- Supplied text:

How did Zebra Mussels, the annoying invasive species we have in Mississippi Lake, get into our lake?


Zebra mussels can spread from one lake to another by attaching themselves to various parts of a boat. The specific part of the zebra mussel that attaches to boats is their byssal threads. 


These byssal threads are strong, hair-like filaments that zebra mussels secrete from a specialized gland in their foot. The threads are made of proteins and function like an adhesive, allowing the mussels to anchor themselves firmly to surfaces such as boat hulls, motors, and other underwater equipment. 


When a boat moves from an infested lake to a new body of water, the attached zebra mussels can easily hitch a ride, thus spreading the invasive species to a new environment.


Does the mussel move through the water to attach itself and how far can it travel?

- Entries shown:
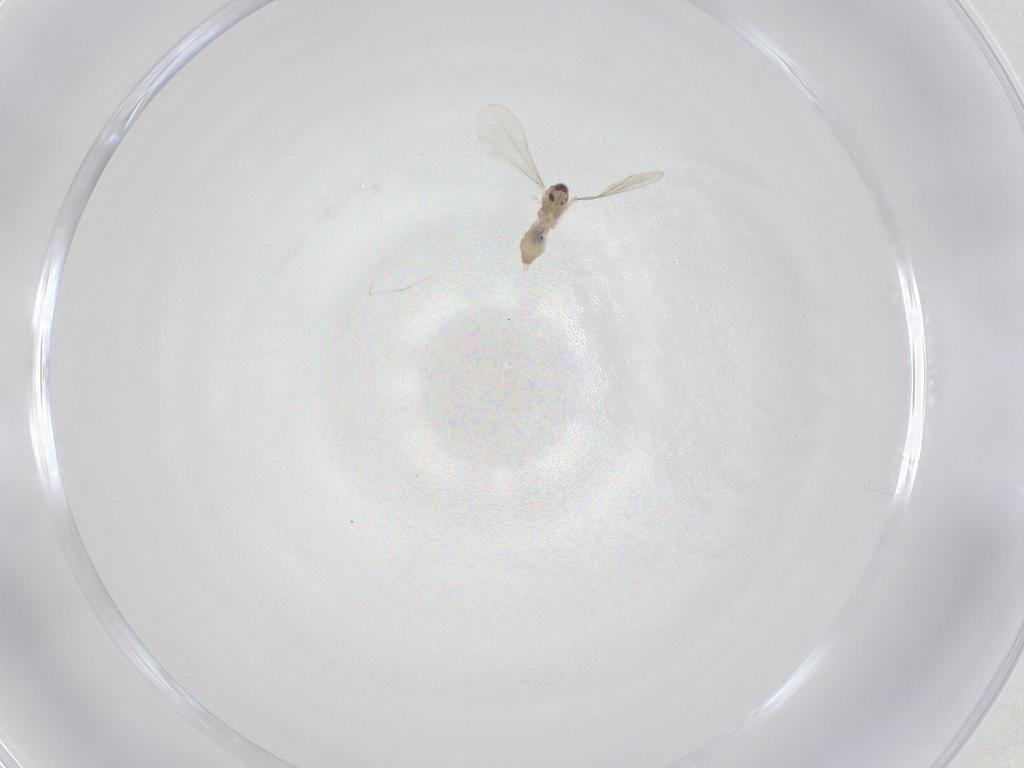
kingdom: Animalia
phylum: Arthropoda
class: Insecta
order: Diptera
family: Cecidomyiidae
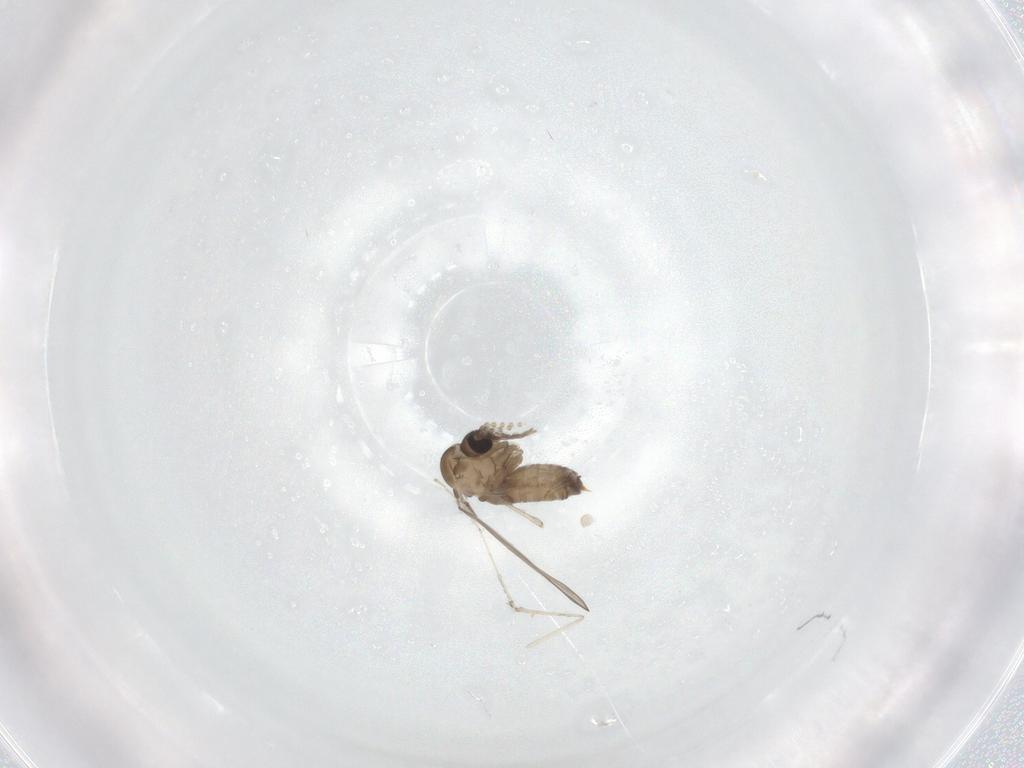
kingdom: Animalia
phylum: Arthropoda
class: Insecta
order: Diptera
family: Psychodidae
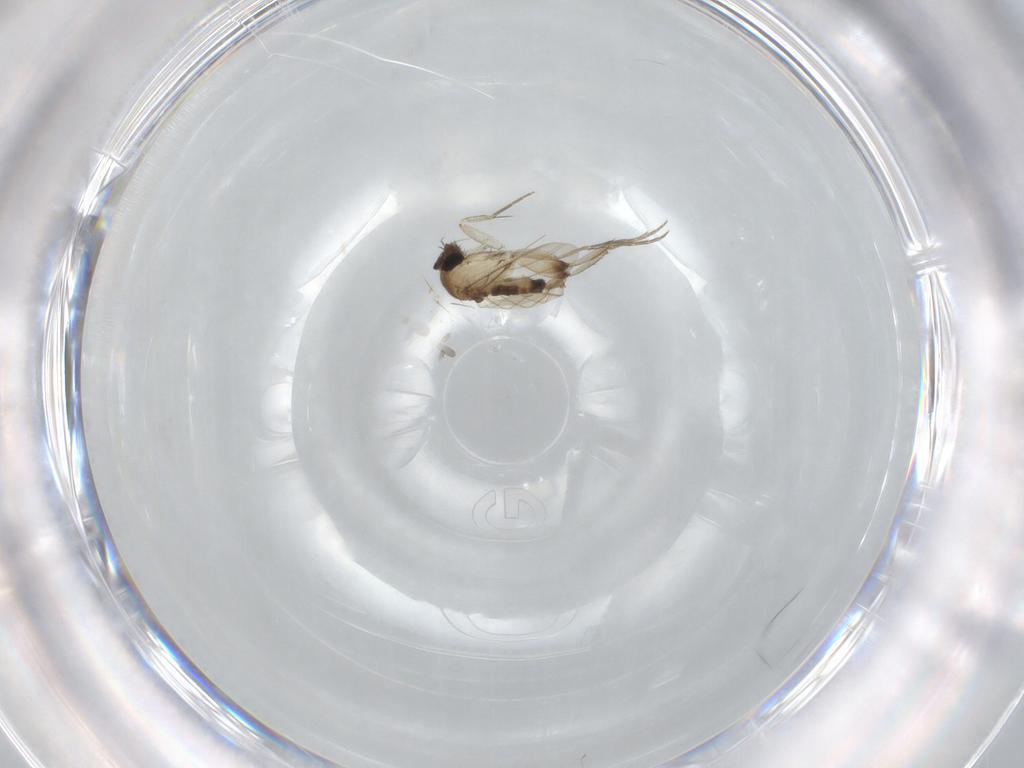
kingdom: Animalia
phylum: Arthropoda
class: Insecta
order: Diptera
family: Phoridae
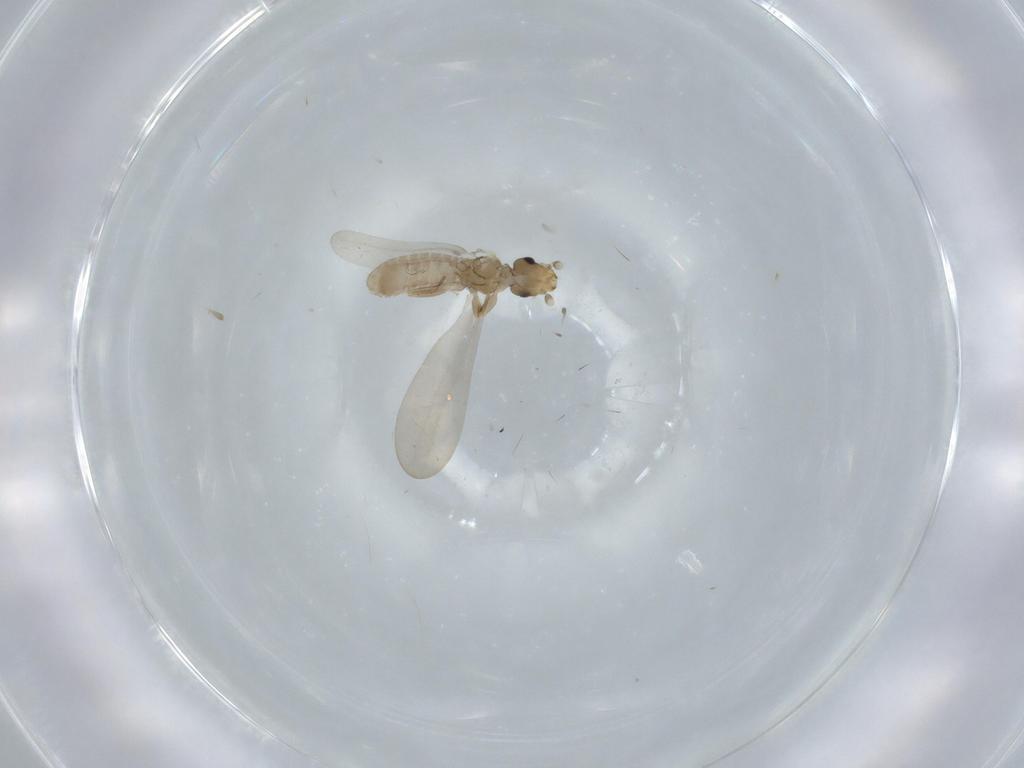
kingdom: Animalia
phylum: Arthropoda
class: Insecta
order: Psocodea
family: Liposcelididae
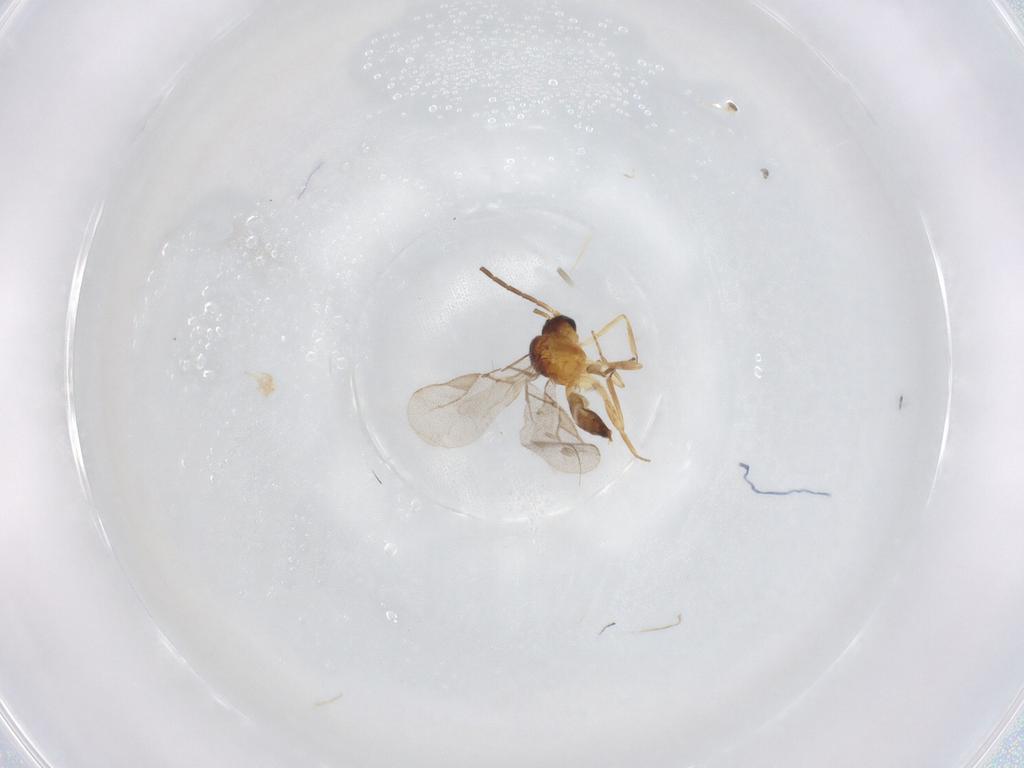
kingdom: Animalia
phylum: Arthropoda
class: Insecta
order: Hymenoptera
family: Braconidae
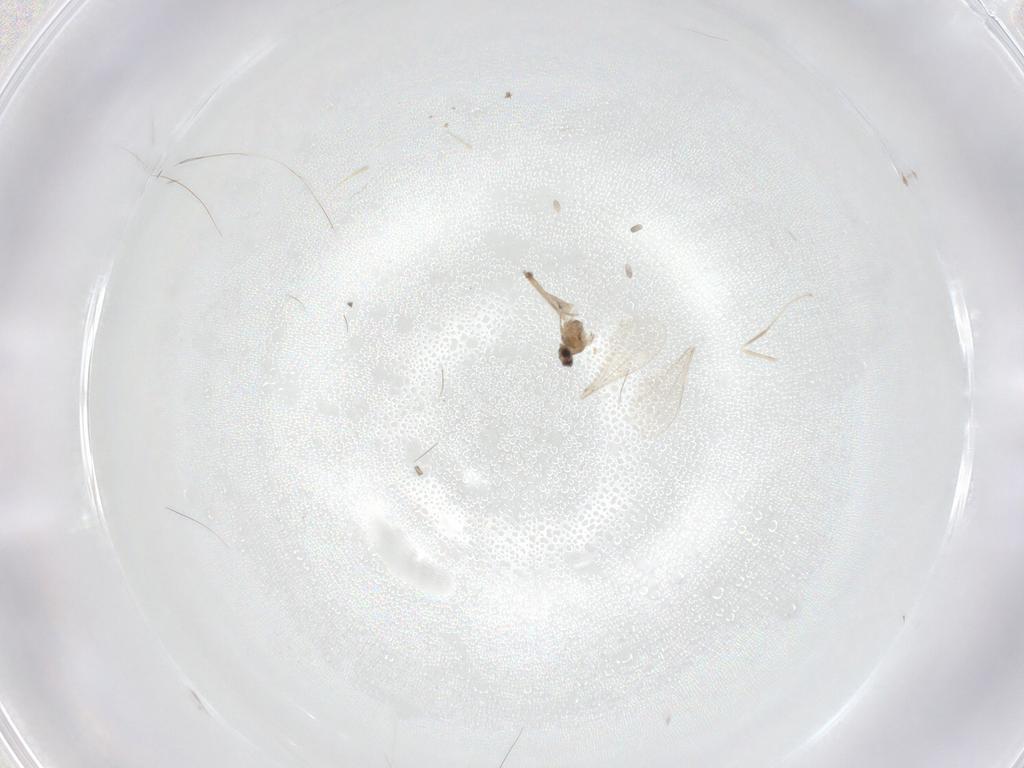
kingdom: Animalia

- Study questions:
a: Repeat the zebra mussel passage word for word, everything from "Zebra mussels can spread" down to "a new environment.".
b: Pick up the zebra mussel passage after its final sentence and write the part that comes next.

- Responses to the exercise:
a:
Zebra mussels can spread from one lake to another by attaching themselves to various parts of a boat. The specific part of the zebra mussel that attaches to boats is their byssal threads. 


These byssal threads are strong, hair-like filaments that zebra mussels secrete from a specialized gland in their foot. The threads are made of proteins and function like an adhesive, allowing the mussels to anchor themselves firmly to surfaces such as boat hulls, motors, and other underwater equipment. 


When a boat moves from an infested lake to a new body of water, the attached zebra mussels can easily hitch a ride, thus spreading the invasive species to a new environment.

b:
Zebra mussels have a unique way of moving through the water to attach themselves to surfaces. In their larval stage, called the "veliger" stage, they can swim and move freely in the water. During this stage, they use small hair-like structures called cilia to propel themselves through the water. Zebra mussel larvae can travel significant distances in water bodies due to their swimming ability and being carried by currents.


However, once zebra mussels transition to the adult stage, they lose their ability to swim and become sessile, meaning they remain fixed in one place. Adult zebra mussels rely on their byssal threads to anchor themselves to surfaces. They can't actively move through the water like their larvae, but they can still be transported by attaching to boats or other floating objects.


As for the distance they can travel, it depends on environmental conditions, water currents, and the availability of suitable attachment surfaces. In their larval stage, they can travel several kilometers from their original location. When they attach to boats or other equipment, they can potentially be transported across great distances, even between different bodies of water. This is one of the reasons why zebra mussels have become an invasive species in many regions around the world.


Is the larval stage seasonal?


Yes, the larval stage of zebra mussels is indeed seasonal. Zebra mussels typically spawn during the warmer months of the year, generally from late spring to early autumn, when water temperatures are above 12°C (53.6°F). The exact timing of spawning can vary depending on regional climatic conditions and local environmental factors.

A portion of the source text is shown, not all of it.